Obviously, widespread gun violence constitutes a serious health crisis, both physical and mental; ask any emergency room doctor, as Auster did, or listen to families of survivors of gun violence, including suicide. Even still, state or federally funded health studies related to gun violence are opposed by the gun rights industry and the politicians aligned with it.
In the final essay, Auster argues that nothing will change until there is a general understanding of the source: the history of violence in the founding of the colonies and of the United States, drenched in blood and deep divisions, including a horrific civil war over the enslavement of Black people followed by a century of codified segregation. “Peace will break out,” he writes, “only when both sides want it, and in order for that to happen, we would first have to conduct an honest, gut-wrenching examination of who we are and who we want to be as a people going forward into the future, which necessarily would have to begin with an honest gut-wrenching examination of who we have been in the past.”
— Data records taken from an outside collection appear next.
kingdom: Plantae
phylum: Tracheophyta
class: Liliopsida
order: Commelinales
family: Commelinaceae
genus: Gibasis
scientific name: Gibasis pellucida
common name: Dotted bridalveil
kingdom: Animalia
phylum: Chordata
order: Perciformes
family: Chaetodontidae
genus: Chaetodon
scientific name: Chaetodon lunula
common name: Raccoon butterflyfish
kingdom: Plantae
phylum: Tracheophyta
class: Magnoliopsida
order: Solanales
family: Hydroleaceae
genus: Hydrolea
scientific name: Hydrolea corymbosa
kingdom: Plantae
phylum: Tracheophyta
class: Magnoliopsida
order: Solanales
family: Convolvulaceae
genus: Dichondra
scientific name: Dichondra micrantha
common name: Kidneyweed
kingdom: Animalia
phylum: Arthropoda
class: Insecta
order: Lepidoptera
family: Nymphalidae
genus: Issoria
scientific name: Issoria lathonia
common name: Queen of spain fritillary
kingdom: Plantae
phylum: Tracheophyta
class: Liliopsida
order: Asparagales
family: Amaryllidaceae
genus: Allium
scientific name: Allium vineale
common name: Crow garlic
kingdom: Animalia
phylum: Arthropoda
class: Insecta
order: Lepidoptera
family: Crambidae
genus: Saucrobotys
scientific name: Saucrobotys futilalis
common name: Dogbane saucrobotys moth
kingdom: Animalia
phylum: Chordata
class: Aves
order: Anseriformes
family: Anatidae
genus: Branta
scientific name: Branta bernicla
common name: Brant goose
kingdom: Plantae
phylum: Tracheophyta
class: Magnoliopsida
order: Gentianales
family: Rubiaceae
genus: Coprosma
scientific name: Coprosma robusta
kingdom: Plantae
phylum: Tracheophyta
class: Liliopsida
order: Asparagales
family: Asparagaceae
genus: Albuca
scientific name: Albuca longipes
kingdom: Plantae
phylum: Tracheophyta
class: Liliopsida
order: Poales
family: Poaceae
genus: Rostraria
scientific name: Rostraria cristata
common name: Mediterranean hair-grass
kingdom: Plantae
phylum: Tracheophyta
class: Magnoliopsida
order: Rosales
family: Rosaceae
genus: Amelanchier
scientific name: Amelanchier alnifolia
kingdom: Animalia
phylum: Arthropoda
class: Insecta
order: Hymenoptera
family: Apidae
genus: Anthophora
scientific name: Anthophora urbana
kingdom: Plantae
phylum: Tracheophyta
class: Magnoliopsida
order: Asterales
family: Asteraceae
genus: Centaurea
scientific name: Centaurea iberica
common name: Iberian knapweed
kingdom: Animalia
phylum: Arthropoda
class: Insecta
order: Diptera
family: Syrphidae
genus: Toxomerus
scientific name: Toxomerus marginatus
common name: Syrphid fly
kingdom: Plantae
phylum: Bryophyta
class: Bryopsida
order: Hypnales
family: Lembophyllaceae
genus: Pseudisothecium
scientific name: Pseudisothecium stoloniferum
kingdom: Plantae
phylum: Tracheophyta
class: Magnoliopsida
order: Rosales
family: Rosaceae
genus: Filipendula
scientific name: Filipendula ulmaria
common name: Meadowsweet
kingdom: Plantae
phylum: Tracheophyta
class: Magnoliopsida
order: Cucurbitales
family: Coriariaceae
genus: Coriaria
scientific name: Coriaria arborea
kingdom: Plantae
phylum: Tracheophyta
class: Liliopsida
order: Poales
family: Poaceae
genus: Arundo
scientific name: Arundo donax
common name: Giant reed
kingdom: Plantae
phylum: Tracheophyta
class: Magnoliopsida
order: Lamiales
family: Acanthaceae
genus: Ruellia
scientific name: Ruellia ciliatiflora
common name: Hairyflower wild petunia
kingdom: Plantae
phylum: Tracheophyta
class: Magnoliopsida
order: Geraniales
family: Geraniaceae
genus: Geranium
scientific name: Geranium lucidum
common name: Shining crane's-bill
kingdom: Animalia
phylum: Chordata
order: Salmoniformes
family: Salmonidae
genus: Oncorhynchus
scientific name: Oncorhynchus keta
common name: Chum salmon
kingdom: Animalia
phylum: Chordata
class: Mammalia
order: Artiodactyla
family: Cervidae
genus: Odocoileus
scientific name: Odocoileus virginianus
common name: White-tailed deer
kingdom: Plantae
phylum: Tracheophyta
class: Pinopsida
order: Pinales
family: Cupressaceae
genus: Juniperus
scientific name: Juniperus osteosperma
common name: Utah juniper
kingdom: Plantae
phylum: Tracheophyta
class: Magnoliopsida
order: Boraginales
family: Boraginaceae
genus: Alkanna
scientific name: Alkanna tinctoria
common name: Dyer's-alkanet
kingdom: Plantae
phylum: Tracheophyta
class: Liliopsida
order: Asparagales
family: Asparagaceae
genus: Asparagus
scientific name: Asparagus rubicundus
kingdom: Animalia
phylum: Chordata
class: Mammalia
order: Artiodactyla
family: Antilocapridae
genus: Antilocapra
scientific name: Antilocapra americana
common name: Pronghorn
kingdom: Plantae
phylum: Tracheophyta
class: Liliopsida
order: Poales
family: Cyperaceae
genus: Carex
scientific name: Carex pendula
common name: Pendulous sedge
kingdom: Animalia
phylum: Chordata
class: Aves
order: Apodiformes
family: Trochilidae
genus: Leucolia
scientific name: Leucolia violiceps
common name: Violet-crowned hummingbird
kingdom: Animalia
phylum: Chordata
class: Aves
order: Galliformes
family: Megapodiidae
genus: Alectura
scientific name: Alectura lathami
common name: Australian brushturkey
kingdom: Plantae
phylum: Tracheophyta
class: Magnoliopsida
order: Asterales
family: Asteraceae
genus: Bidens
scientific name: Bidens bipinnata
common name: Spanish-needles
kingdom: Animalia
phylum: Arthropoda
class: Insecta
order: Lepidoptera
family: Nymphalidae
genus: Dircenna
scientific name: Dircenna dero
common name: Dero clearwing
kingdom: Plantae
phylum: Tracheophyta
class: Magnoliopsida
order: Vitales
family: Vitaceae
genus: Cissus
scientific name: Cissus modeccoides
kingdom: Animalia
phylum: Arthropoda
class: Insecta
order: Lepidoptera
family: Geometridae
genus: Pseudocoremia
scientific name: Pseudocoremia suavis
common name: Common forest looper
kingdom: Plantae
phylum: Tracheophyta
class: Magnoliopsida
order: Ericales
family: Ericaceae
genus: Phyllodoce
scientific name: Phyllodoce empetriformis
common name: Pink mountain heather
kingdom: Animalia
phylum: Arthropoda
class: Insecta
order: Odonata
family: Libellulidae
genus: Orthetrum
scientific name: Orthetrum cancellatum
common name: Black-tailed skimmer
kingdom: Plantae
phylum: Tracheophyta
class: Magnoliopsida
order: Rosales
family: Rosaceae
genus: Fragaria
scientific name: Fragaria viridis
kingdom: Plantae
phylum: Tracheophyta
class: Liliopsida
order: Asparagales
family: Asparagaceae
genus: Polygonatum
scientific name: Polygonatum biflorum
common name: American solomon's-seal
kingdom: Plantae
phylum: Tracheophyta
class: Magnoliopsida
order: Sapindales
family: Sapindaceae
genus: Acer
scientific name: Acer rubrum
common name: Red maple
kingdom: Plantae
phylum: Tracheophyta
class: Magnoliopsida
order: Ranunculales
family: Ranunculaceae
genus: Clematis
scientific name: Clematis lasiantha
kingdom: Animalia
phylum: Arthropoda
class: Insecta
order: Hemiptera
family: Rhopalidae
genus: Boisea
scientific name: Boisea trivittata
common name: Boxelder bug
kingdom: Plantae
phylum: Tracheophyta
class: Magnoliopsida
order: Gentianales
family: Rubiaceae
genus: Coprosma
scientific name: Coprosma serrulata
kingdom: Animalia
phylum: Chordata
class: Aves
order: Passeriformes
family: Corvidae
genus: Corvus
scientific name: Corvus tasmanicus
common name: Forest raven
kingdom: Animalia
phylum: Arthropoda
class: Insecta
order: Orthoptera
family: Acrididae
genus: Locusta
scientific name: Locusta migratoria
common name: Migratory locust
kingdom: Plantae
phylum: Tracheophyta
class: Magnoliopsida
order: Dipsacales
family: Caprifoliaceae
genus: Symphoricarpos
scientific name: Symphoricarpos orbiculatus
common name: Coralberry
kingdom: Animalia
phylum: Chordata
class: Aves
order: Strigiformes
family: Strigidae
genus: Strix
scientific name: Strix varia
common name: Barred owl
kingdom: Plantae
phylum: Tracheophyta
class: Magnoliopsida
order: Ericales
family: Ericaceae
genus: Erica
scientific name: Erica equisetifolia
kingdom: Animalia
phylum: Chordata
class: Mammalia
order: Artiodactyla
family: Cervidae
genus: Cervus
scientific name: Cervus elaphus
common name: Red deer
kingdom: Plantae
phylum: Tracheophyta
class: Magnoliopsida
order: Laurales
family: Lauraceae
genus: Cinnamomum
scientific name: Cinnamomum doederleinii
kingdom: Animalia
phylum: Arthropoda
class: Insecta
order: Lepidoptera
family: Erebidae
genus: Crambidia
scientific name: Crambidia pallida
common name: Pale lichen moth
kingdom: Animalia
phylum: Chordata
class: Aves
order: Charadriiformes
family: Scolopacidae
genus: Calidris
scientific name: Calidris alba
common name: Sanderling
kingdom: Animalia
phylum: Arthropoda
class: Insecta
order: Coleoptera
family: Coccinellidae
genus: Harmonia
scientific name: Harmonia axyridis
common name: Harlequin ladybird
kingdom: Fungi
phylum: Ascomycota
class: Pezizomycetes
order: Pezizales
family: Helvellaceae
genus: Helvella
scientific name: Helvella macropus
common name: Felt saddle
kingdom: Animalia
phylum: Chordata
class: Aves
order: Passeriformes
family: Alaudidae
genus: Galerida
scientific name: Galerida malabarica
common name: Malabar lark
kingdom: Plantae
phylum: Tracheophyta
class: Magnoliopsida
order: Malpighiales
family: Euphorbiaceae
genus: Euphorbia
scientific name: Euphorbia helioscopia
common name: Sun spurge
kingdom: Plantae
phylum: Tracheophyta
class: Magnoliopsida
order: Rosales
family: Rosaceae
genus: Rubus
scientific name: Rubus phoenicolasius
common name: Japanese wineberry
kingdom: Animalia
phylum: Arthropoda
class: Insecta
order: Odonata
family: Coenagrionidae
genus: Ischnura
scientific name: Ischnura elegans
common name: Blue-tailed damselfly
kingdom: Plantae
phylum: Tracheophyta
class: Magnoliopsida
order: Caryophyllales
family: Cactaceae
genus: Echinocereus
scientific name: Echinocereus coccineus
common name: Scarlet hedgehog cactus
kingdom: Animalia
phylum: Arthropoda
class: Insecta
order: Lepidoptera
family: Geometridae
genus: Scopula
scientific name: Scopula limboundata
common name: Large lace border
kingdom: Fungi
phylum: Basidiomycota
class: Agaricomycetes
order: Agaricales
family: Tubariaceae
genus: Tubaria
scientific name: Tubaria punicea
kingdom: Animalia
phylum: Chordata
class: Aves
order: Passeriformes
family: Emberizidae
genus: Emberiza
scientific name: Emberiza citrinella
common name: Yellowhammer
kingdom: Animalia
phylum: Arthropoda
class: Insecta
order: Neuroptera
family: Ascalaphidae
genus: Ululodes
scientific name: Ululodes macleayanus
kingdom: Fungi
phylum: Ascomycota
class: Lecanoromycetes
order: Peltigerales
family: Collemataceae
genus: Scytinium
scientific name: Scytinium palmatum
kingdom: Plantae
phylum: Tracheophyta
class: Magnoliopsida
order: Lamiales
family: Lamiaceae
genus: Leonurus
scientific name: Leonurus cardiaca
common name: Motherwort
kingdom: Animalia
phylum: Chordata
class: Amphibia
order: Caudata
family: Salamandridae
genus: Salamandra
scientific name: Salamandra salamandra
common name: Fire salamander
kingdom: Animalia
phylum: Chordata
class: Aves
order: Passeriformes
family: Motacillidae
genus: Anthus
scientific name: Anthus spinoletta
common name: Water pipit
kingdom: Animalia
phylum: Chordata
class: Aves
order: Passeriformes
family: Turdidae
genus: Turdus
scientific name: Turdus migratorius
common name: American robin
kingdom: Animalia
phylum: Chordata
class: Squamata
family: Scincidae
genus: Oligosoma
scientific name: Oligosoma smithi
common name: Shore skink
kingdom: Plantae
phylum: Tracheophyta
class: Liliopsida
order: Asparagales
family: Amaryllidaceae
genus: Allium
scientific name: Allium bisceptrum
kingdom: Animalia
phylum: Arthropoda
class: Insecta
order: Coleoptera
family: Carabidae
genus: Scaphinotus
Like Auster, I find it disturbing that most social justice activists avoid the issue of guns. From my own experience as an activist in the 1960s, I understand the romanticization of firearms, recalling the valiant armed struggles for freedom in Vietnam and in Africa and Latin America, our heroes Che Guevara, the Black Panthers for Self-Defense, the Red Army faction, Palestinians, and the AK-47 as a symbol of freedom. All of this creates a kind of gun fetishism at worst, and a sincere defense of gun rights as a tool of liberation at best. It was not until I was invited to write a short book on the Second Amendment that I grasped the horrors of gun proliferation, the lack of gun restrictions, and especially the history of the Second Amendment as a tool of white settler control over enslaved Africans and of the genocide of Native American nations and communities. Had Auster’s book been available when I decided to write Loaded, I would have felt no need to take it on. Auster tells it all and more.
- ↩ Ravi Chandra, Guns Are Not Our God! The NRA Is Not Our Church! (San Francisco: Pacific Heart, 2018).